Gemäss 7.3.4.25 soll eine geeignete Programmiersprache nach den Kriterien von Tabelle A.15 gewählt werden. In der Tabelle sind nicht mehr Sprachen wie ADA, BASIC, C, PL/M, etc. aufgeführt, sondern die Anforderungen an die Sprache wie z.B.: modulare Programmierung, Unterstützung der Kommentierung, strenge Typisierung oder Testbarkeit. In der referenzierten Tabelle D.54 sind die Anforderung an die Programmiersprache überarbeitet worden. Somit wird es möglich werden neuere Sprache wie zum Beispiel Rust zu qualifizieren.
Kapitel 8 und 9
Die Kapitel «Entwicklung von Anwendungsdaten oder Algorithmen» und «Softwarebereitstellung und -wartung» werden im zweiten Teil des Blogs «Normenablösung EN 50716» genauer betrachtet. Dies liegt zum einen an der hohen Bedeutung dieser Themen für die erfolgreiche Umsetzung der Norm und zum anderen am umfangreichen Inhalt, der eine separate Betrachtung erfordert.
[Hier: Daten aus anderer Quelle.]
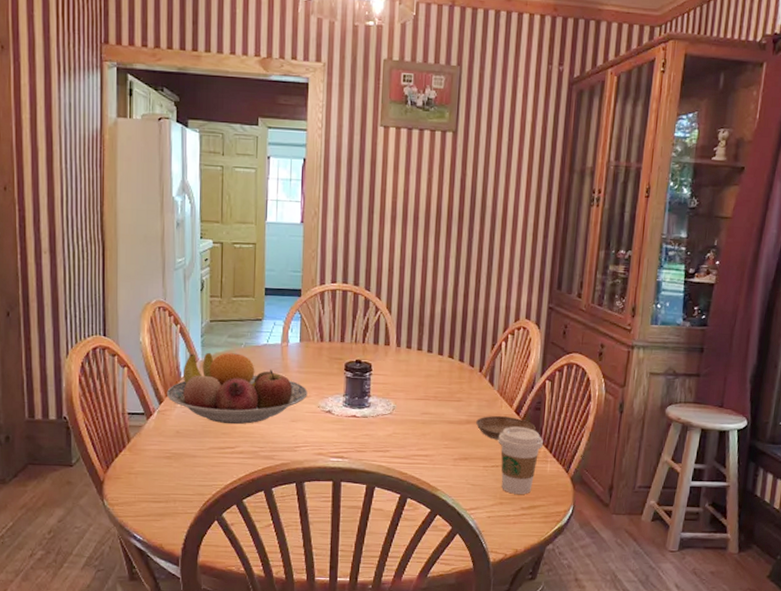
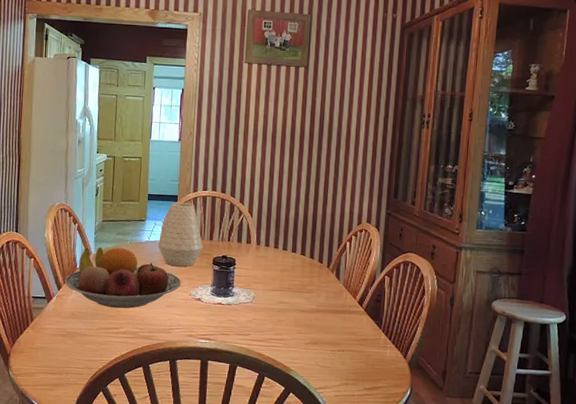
vase: none [278,298,333,375] -> present [157,203,203,267]
saucer: present [475,416,536,440] -> none [324,306,377,327]
coffee cup: present [498,426,543,494] -> none [343,315,383,376]

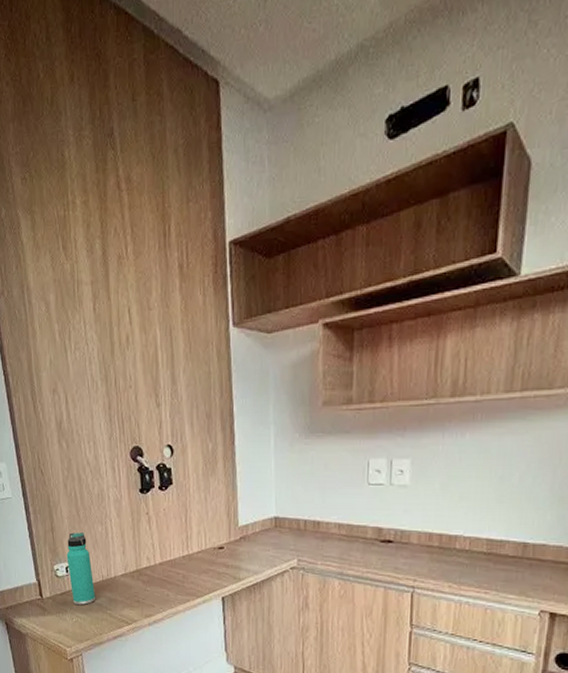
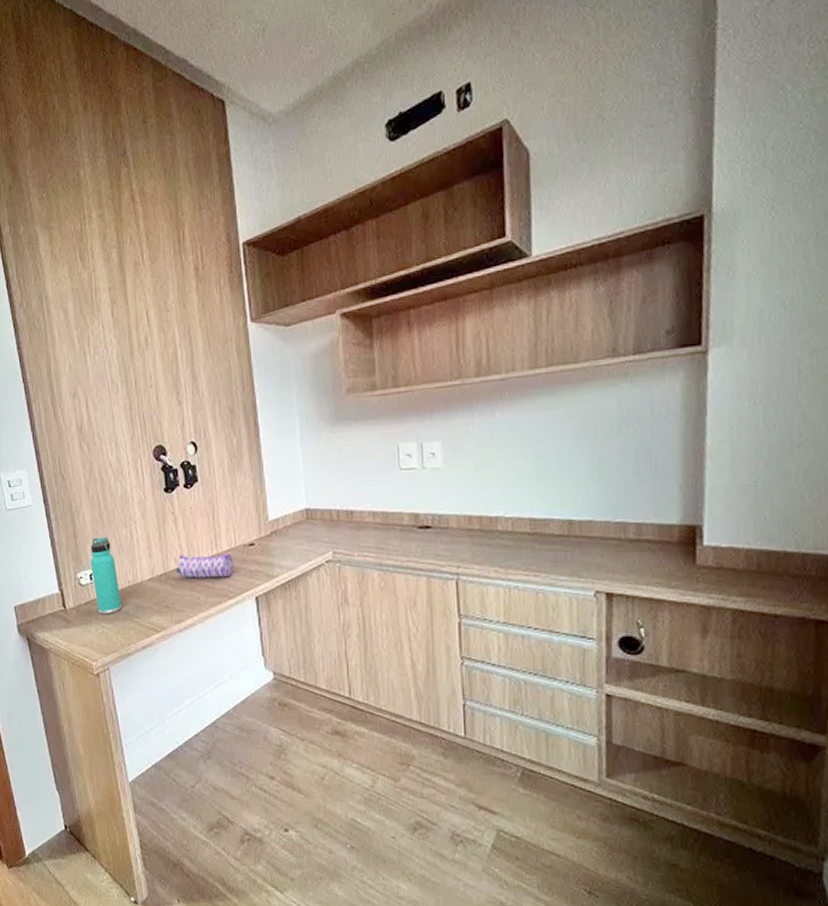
pencil case: none [148,553,203,578] -> present [176,552,234,578]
8. Development of application data or algorithms: systems configured by application data
Die Entwicklung von Anwendungsdaten und Algorithmen spielt eine zentrale Rolle bei der Konfiguration von Systemen nach EN 50716.
9. Software deployment and maintenance
Die Softwarebereitstellung und -wartung ist ein weiterer wichtiger Aspekt der Norm. Um die Sicherheit und Zuverlässigkeit von Bahnsystemen zu gewährleisten, müssen Softwareprozesse und -verfahren etabliert sein, die die Qualität und Sicherheit der Software sicherstellen.
Der umfangreiche Inhalt dieser beiden Kapitel macht es notwendig, sie im zweiten Teil des Blogs separat zu betrachten. So kann den komplexen Themen die nötige Aufmerksamkeit gewidmet werden und die Leser erhalten einen tieferen Einblick in die Anforderungen der Norm.
Fazit
Eine erste Analyse hat gezeigt, dass die neue [SN EN 50716:2023] strukturell der Vorgängernorm [SN EN 50128:2011] angeglichen ist und dadurch eine einfache Einarbeitung und Auffindbarkeit erreicht wurde. Mit den angepassten Punkten ist die [SN EN 50716:2023] unserer Meinung nach ein gelungener Wurf und beschreibt einheitlich wie Software für Eisenbahnanwendungen, unabhängig ob für Infrastruktur oder Fahrzeuge, entwickelt werden muss. Kapitel 8 und 9 erfordern eine detaillierte Analyse, welche in einem zweiten Teil durchgeführt wird. Für die Anpassung von Vorlagen, Checklisten und der Erarbeitung von Spezifikationen ist ebenfalls eine detaillierte Analyse notwendig.